- **EXERCISE BRIEF**: Every line below that holds the string "chair" must be copied.

- **DATASET EXCERPTS**:
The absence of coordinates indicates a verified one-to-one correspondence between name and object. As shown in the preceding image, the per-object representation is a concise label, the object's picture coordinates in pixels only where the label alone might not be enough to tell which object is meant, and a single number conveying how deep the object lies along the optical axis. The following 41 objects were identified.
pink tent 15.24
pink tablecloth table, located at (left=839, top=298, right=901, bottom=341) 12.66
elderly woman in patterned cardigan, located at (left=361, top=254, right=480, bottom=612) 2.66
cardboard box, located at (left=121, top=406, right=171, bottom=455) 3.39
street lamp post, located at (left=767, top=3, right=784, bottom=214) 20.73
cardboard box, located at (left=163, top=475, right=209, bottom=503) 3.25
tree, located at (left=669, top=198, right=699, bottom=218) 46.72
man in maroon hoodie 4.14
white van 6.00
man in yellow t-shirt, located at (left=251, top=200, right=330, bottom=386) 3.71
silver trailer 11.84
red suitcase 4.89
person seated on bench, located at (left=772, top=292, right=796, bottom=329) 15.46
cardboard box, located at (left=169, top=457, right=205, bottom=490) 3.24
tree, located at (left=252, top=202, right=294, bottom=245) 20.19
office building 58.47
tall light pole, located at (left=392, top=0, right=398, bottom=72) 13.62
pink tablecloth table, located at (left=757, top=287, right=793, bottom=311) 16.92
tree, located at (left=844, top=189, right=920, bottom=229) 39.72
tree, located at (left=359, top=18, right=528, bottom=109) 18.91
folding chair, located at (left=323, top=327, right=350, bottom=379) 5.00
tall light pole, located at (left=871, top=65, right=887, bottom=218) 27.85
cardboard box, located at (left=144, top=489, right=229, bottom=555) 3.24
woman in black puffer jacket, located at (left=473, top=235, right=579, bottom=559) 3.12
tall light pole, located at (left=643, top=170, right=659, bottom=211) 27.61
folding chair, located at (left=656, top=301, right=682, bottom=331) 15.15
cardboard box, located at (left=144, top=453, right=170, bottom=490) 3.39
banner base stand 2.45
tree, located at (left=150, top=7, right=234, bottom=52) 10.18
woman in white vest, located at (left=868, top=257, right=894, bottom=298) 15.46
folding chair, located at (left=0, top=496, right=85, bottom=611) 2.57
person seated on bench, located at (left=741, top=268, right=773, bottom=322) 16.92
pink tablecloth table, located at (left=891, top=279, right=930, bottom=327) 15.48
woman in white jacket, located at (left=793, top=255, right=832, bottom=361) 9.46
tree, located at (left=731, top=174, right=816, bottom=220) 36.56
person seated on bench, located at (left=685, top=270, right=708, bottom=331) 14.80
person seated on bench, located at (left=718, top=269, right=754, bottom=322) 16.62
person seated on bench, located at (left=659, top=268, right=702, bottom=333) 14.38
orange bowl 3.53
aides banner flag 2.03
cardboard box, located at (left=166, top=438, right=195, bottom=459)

- **OUTPUT OF THE EXERCISE**:
folding chair, located at (left=323, top=327, right=350, bottom=379) 5.00
folding chair, located at (left=656, top=301, right=682, bottom=331) 15.15
folding chair, located at (left=0, top=496, right=85, bottom=611) 2.57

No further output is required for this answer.